En fait la force globale qu'utilisent nos autorités de tutelle pour sévir à la surface de cette planète terrestre est la véritable détentrice du pouvoir absolu. Elle vit au-delà de nos capacités psychiques et sensorielles, se percevant à travers de furtifs ressentis, de temps à autre. Elle est issue du treillis cosmique du " bas astral " qui nous enserre de sa nasse putride, dramatiquement néfaste et destructrice, utilisant le genre humain pour s’abreuver de son énergie et survivre, en asseyant en lui sa propre volonté par la manipulation de l'égo-mental.
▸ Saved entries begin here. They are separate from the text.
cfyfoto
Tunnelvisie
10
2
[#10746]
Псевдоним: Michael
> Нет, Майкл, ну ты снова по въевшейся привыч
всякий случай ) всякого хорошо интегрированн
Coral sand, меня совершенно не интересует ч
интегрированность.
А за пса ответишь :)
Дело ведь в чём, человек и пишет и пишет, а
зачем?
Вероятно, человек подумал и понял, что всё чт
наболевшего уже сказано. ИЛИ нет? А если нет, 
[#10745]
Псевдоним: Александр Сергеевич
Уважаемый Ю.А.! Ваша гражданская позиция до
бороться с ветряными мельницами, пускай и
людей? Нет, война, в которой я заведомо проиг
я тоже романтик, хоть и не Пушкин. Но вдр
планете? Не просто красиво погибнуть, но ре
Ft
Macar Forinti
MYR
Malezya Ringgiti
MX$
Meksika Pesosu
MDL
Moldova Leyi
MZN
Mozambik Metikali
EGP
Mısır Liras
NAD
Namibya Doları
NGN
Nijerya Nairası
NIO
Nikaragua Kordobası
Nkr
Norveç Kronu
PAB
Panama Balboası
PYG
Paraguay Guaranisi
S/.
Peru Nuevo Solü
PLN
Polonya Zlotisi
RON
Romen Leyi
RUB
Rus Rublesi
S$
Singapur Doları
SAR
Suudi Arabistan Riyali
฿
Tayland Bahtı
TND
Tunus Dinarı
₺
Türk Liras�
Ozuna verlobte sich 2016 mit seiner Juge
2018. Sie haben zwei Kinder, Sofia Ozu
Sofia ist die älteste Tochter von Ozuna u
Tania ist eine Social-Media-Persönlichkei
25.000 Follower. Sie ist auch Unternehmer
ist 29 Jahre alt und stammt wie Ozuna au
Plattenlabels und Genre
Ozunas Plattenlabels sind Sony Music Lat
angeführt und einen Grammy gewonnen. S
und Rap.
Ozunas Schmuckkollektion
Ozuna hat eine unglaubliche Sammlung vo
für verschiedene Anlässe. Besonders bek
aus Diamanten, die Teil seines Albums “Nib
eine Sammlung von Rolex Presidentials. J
Mais si ce mécanisme occulte s’active dans notre propre corps *, celui-ci est alors également notre clé de guérison. Il n’est pas seulement un alliage complexe et subtil d’organes et autres tissus. Il est le support d’un réseau énergétique où résident deux forces vitales : le " serpent noir " qui nous asservit, le " serpent bienveillant " qui nous libère. C'est le Caducée grec (Cf. image 2), le Kundalini en Extrême-orient, principe énergétique inhérent à chaque être humain. Son courant à double sens peut tantôt se révéler destructeur, tantôt un formidable allié bienfaiteur. Si notre civilisation a depuis ses origines basé ses codes éducatifs principalement sur l’activation du Serpent noir, nous conduisant à devenir des êtres soumis pour une part, combatifs, compétitifs, agressifs et conquérants pour une autre part, nous pouvons apprendre à le maîtriser lorsqu'il stimule en nous de sombres et virulentes valeurs et forces : autoritarisme, volontarisme, agressivité, hyper activisme, offensivité, engagement personnel égoïste, brutalité et perfidie. Cela suppose que nous cessions de nous identifier à sa vitesse d’action quasi instantanée, qui prend d’assaut nos cellules, notre cerveau, pour nous réduire à l’état d’automates, répétant les mêmes gestes, les mêmes rituels tous les jours de notre vie, en nous croyant performants et efficaces alors qu'en réalité nous sommes absents à notre réelle identité.

La retrouver, c'est tout le sens du voyage du héros de sa vie qui, par le travail entrepris sur lui-même, impliquant bien des sacrifices et des efforts, emprunte le chemin du retour à soi, au Grand Soi, à Qui Nous Sommes vraiment *².

* Cf. Qu'est-ce que l'Homme ? & Fonctionnement du corps biologique.

Cf. Survivre à la Matrice asservissante.

 

 

 

La vraie thérapie, c'est à tout moment, en toutes conditions, et certainement pas guidée par quelqu'un que nous payons, mais par sa propre guidance supérieure qui place les expériences dont nous avons précisément besoin sur notre chemin.